In the Spotlight: Sofía P
Have you ever developed an unhealthy relationship with food? For me, it happened some years ago, in my teens. And though it didn’t happen overnight, I can now see a distinct line separating the way I thought and acted before and after this relationship changed.
Before, the fact that all my classmates were very skinny didn’t feel like a problem to me. When they stared at their bodies in the mirror before PE and started pointing out the things they hated about their bodies, I didn’t have anything to say about mine. Before, when we went out to eat at lunch I always wanted a burger with fries.
Once I started to hate my body, however, things changed. The fact that my ribs were not showing or that I did not have a thigh gap kept me up at night. My Pinterest page went from delicious recipes to workout routines. And what I hated the most was the fact that I had to stop eating the things I liked and start eating the things I thought would barely satisfy my hunger while I lost weight. When we went out to eat burgers I only had salads or nothing at all, and some days I would return home by 7 p.m. having had only breakfast.
I couldn’t stand eating like this and see everybody else eat what they wanted, so I kept pretending I was fine, but once in a while I gave in to temptation and ate a whole hamburger with fries in seconds, as if my life depended on it. I didn’t enjoy it. And when I went home, I would panic and go straight to the bathroom to vomit and then do 50 crunches.

════

| Tasks and exercises |
• A. According to the essay about the writer's relationship with food, why did the writer keep pretending to be fine? Answer in one to three sentences.
• B. List every action the food essay says the writer took after getting home from eating a whole hamburger with fries.
• C. Carry on the essay about the writer's unhealthy relationship with food from the point where it ends.

[Extracted page text data]

════

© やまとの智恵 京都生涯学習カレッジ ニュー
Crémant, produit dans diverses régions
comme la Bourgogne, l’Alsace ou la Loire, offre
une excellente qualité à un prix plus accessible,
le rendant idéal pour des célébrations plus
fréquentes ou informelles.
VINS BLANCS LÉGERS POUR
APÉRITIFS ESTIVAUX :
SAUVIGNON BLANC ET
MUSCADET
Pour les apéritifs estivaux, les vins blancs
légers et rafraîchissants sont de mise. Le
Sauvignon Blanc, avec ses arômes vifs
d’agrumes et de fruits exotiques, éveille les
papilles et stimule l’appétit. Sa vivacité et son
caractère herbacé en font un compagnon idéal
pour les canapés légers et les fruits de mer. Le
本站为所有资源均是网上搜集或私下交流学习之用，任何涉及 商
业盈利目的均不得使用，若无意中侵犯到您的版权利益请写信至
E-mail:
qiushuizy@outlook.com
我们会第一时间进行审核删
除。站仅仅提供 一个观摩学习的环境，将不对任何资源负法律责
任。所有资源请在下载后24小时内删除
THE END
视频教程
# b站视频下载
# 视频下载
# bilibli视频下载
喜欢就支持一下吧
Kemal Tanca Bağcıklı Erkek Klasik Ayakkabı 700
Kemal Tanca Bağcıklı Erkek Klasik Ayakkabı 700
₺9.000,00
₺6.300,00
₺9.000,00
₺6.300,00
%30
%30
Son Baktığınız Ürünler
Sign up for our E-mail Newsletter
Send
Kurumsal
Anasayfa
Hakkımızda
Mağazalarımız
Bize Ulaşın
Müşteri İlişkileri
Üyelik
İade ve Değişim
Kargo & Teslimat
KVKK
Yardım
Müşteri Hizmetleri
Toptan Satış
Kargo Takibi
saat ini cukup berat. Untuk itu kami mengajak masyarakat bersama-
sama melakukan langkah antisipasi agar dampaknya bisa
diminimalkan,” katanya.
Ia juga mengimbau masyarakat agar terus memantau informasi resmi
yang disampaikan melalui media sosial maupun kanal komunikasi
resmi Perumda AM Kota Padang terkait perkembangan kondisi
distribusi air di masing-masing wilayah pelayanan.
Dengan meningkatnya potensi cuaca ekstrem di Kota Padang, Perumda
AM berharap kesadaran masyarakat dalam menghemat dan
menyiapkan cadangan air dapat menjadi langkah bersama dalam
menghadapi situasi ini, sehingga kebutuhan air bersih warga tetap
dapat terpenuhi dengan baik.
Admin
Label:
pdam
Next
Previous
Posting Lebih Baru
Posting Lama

════

| Results |
• A. The writer couldn't stand eating so little while seeing everybody else eat what they wanted. So the writer kept pretending to be fine.

• B.
- Panicked
- Went straight to the bathroom
- Vomited
- Did 50 crunches

• C.
I would spend so much time out, doing different activities, that my family never realized. I wore baggy clothes because I didn’t want to show my “fat” body, but what these baggy clothes hid from the world was my skinny body. I distanced myself from my classmates, so they didn’t notice either.
But everything changed after fainting at school one day. My teachers called an ambulance and my mum. The paramedics asked my mum a few questions about my behavior and moods, and they made her realize that I needed help.
I was hospitalized for two days with an IV that gave me the nutrients I needed, even though I didn’t want them. They ran some tests, and on the second day, a doctor came and asked me the same questions the paramedics had asked my mum. I was embarrassed and angry, I lied and didn’t answer some of the questions, but they told me I had an eating disorder called bulimia.
I was sent to a facility with other girls with similar disorders. I was angry most of the time, but I had a therapist who got through to me when I realized I was putting my life on the line. I decided to change because I didn’t want to be this person anymore. She helped me improve my relationship with food little by little. The girls from the facility and me had group sessions with a counsellor as well and I made friends who encouraged me to get better and I encouraged them to do the same. We didn’t allow each other to go back to our old ways, we supported each other and wanted to see us get better.
Eventually, I left the facility, and though I had relapses in which I would exercise a lot if I was feeling anxious about food, at one point I could enjoy my first hamburger with fries in a long time, without feeling the need to vomit.
Ten years later, I still see my therapist twice a month, but I don’t give myself a hard time eating what I want, and though I exercise frequently, I don’t overdo it. Today, I am a successful professional with a baby on the way thanks to my therapist, my family, and my friends who allowed me to see that I was putting myself in danger and that my body was not only good enough but also beautiful.